**READING TEXT:**
%%

It’s easy for people to think of a loan as “free money” but they couldn’t be further from the truth. Loans are, in fact, large sums of money we pay to get our hands on. Our payments are in the form of interest. While an inaccurate way of looking at financing is at the heart of loan misuse, the real risk is inadvertently committing fraud due to misunderstanding how loans work. Consider, for instance, how online applications for business loans make a point to have the applicant describe the intended purpose of the loan. This helps to prevent someone from borrowing money meant to improve a business and using it to pay for personal expenses instead. However, when it comes to personal loans, whether or not the borrower uses them for the right reasons is up to them. It’s therefore crucial to know how to effectively use loans versus using them for all the wrong reasons.

  1. Having too much in savings

Don’t get me wrong, there is nothing wrong with saving money. In fact, it is a very important financial skill that everyone must learn. However, there is a point of diminishing marginal returns when it comes to savings. If you have saved up $100,000 in cash over a short period of time, that is a great thing! However, be wary of inflation eating away at your money. Inflation is on average 2.5% every year. When your money is sitting in a bank account, you are actually losing money because the amount your bank is paying you isn’t enough to cover the interest. This is why you must invest most of that money. I would recommend putting it in a Roth IRA so that it grows tax-free over the years, allowing it to compound and giving you a large nest egg when retirement rolls around.

%%

**GIVEN RECORDS:**
%%

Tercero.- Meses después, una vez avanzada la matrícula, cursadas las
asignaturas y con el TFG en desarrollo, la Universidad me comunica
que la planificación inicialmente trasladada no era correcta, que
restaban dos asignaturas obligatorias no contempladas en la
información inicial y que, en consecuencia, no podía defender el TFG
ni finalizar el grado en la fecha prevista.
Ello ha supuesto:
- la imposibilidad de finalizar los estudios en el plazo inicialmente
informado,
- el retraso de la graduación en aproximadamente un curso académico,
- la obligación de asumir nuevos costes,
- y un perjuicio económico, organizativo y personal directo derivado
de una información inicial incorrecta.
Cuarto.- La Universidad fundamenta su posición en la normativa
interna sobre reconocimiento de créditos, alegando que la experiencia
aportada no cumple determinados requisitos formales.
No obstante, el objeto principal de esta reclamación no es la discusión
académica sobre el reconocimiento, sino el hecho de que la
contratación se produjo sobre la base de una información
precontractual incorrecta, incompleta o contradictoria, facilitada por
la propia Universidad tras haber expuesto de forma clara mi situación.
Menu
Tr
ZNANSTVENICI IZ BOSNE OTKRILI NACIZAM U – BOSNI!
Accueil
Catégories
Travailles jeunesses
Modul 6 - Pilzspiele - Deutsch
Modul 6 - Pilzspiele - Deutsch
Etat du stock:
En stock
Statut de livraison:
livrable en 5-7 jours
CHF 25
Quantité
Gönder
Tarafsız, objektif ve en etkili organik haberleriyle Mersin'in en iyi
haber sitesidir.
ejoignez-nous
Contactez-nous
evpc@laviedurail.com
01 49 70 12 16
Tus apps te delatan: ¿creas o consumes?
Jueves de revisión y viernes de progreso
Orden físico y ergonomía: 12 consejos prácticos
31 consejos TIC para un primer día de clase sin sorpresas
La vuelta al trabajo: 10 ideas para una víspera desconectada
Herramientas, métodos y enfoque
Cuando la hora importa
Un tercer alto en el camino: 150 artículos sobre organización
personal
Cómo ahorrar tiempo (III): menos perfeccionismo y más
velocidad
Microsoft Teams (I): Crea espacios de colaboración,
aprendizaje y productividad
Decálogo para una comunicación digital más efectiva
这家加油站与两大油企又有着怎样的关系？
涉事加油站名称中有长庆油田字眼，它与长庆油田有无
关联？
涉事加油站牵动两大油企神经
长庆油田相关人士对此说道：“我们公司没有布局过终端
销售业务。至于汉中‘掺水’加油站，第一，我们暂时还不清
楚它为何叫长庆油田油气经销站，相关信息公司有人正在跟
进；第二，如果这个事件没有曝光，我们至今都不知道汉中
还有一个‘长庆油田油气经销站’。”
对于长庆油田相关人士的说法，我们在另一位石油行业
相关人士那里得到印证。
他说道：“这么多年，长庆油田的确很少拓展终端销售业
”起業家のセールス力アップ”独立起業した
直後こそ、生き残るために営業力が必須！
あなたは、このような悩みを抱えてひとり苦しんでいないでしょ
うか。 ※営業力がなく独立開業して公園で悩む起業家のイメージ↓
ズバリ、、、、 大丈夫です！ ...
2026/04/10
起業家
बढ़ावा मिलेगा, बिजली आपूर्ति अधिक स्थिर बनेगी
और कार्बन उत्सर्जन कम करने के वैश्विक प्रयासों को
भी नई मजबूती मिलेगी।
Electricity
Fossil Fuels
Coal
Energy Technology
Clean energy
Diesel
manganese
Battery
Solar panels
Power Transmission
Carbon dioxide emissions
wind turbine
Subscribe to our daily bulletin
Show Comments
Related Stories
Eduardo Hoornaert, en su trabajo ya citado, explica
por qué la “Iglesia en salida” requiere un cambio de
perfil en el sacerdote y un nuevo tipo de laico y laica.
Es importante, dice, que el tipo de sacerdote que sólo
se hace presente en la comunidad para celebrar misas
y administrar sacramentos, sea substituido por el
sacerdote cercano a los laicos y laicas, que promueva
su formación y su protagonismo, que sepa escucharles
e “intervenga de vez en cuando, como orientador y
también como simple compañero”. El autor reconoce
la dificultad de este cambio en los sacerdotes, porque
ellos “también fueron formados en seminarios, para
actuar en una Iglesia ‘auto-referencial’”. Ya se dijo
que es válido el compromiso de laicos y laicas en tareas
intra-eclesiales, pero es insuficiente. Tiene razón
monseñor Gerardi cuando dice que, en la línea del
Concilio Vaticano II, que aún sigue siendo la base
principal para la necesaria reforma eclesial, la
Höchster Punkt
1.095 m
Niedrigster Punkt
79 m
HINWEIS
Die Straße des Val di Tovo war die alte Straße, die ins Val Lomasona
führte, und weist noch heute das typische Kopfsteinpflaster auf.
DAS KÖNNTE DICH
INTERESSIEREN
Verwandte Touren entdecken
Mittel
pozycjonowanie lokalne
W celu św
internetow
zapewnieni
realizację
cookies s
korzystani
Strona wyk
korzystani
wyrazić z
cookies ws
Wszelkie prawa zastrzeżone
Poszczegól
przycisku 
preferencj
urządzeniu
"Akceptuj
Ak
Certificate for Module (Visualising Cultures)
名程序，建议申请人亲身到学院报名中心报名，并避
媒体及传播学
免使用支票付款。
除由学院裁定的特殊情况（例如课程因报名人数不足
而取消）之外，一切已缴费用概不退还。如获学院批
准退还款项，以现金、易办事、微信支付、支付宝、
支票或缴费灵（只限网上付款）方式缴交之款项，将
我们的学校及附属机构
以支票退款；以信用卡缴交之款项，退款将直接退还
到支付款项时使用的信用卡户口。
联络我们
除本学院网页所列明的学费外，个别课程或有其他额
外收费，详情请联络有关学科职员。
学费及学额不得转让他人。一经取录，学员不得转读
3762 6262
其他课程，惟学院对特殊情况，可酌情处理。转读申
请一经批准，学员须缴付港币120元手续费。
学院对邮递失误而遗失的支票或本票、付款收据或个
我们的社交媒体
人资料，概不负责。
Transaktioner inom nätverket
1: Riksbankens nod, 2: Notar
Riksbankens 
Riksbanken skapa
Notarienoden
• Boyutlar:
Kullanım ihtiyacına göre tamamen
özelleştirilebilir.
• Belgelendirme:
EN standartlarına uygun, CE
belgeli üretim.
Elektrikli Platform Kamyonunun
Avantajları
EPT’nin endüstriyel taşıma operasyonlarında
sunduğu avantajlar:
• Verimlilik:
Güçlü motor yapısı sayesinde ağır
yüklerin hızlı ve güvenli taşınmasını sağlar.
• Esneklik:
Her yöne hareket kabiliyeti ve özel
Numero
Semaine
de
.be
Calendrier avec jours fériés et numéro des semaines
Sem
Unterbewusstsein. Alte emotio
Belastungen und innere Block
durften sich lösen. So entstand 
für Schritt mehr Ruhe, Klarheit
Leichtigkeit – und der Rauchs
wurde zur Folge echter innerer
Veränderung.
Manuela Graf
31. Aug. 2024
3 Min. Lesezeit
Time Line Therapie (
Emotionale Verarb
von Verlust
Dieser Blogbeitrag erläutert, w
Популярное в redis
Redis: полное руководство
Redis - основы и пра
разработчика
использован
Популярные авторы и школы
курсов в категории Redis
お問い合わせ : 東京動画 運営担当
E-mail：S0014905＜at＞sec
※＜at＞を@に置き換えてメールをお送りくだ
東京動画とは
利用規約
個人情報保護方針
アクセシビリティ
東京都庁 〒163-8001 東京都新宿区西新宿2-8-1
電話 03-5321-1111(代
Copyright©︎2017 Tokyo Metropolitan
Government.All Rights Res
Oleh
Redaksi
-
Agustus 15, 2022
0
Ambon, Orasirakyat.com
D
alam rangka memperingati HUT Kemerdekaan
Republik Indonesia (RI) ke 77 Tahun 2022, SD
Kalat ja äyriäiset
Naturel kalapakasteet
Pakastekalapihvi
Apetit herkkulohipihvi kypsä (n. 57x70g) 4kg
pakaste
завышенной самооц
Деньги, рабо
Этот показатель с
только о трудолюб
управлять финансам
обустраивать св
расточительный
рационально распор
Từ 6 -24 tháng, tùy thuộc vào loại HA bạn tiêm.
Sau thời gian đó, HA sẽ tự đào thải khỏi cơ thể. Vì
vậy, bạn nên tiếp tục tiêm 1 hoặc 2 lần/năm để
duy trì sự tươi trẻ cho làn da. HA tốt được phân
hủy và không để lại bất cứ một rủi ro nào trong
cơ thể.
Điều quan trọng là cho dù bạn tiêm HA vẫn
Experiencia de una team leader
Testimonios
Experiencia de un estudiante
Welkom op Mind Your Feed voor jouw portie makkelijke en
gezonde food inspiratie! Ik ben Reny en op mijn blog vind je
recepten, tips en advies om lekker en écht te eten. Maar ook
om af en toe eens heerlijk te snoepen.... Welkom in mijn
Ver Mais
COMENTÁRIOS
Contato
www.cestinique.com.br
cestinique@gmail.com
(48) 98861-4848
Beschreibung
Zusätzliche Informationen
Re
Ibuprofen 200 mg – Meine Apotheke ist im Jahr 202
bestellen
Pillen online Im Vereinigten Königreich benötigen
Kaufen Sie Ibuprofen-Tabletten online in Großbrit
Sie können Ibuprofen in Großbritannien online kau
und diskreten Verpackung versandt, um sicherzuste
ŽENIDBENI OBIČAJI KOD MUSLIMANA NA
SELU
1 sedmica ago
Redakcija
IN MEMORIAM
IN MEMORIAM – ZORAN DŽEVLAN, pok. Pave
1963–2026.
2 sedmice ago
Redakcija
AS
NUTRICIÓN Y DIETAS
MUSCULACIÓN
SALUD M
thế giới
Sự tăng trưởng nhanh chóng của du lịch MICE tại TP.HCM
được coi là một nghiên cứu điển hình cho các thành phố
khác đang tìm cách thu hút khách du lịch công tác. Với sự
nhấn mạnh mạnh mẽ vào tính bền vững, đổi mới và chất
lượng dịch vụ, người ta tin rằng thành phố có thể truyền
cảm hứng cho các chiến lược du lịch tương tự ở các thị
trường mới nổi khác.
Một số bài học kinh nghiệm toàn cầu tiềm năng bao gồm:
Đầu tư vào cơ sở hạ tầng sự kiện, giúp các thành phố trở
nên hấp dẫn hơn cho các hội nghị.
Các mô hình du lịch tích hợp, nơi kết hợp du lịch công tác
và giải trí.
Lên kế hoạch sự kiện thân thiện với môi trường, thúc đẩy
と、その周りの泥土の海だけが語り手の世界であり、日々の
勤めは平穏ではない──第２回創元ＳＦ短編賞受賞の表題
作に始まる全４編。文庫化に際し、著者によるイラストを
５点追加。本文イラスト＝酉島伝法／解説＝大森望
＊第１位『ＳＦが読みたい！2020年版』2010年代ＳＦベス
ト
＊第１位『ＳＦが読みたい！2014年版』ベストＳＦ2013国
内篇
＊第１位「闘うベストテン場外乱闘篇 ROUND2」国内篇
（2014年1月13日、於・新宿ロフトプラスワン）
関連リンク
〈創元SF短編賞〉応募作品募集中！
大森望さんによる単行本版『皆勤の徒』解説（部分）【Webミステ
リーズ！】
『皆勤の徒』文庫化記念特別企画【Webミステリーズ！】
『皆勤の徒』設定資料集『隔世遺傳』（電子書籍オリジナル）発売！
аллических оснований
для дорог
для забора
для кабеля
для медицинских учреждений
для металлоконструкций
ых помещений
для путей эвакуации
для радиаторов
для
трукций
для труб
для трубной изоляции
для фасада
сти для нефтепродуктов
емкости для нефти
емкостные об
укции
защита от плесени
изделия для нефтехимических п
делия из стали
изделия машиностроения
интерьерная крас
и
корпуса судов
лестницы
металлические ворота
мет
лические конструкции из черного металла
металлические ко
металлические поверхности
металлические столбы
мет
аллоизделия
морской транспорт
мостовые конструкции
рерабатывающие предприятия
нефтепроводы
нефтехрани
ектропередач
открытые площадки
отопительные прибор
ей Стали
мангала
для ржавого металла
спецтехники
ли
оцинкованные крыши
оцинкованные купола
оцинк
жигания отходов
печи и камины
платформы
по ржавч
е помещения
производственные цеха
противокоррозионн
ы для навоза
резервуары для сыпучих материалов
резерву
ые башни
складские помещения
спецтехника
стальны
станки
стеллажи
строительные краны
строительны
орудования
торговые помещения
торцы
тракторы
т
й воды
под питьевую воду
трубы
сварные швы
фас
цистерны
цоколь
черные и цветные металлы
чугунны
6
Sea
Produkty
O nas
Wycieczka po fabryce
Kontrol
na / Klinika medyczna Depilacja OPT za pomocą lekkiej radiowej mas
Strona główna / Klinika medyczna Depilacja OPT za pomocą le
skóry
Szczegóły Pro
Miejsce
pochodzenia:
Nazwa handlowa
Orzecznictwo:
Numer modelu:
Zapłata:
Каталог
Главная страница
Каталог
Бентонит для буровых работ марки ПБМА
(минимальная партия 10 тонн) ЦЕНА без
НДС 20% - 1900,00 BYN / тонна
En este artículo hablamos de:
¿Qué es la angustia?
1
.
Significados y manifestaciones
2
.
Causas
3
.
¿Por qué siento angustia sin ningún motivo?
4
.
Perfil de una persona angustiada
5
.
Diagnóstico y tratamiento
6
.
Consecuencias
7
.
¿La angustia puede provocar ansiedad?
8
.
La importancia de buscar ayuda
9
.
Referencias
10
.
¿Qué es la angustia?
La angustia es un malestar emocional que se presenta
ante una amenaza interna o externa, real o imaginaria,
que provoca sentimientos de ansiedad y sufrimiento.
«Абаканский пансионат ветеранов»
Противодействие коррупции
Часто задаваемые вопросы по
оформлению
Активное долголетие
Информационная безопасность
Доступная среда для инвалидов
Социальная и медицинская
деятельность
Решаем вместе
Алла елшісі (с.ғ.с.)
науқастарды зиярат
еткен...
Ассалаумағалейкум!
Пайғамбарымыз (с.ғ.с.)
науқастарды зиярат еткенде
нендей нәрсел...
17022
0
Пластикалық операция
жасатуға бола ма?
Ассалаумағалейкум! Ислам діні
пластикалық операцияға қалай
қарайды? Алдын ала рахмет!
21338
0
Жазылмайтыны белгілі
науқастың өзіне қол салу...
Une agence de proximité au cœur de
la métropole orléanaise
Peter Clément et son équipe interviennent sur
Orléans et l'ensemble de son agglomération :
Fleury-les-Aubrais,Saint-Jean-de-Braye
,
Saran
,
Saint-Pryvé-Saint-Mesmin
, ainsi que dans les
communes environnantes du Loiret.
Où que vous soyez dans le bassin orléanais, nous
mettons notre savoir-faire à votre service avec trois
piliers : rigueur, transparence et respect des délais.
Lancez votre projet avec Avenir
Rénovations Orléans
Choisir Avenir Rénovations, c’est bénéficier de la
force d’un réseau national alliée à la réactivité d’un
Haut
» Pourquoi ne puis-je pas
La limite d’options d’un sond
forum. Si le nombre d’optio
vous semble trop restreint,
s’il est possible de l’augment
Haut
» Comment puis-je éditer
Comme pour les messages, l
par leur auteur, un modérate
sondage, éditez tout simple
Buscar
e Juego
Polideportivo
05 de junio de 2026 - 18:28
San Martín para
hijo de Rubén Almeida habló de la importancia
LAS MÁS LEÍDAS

%%

**WORK REQUEST:** Resume the passage on loans and savings, picking up right after its final sentence. The records are unrelated to the passage on loans and savings.

**ANSWER TO THE PROBLEM:**
  1. Buying a house at the wrong time

I know that this point is very controversial but listen to me on this. For most people, they view their house as an investment when it really isn’t. In fact, you pay it every month rather than it pays you. Throughout history, the average home in America has increased 1% in value every year adjusted for inflation. How is that a great place to store money? The opportunity cost of the equity in your home is so ridiculous. You could be leveraging that money to create more money but instead, it’s sitting in a home that isn’t providing cash flow. What I would do is buy a home and make it a cash flow property. For example, if you have a house with four rooms, rent the other three out to other people. This way, they are paying down the mortgage and providing recurring cash flow rather than you. You could also put your money into rental properties.

  1. Going to an expensive college

The student loan crisis is absolutely killing so many Americans. The average college student owes $37,000 in student loan debt. Some of these kids coming out of school can’t even get a job or they are underemployed. Even worse, some students go to private schools that cost well over $20k a year to attend. Unless you have scholarships or other forms of financial aid that will cover a majority of these costs, don’t go! Instead, I would advise going to a local community college for two years and then transfer to the more affordable four-year public university within your state. There is absolutely no need to overpay for the same education. This is one of the worst financial mistakes I see many friends make.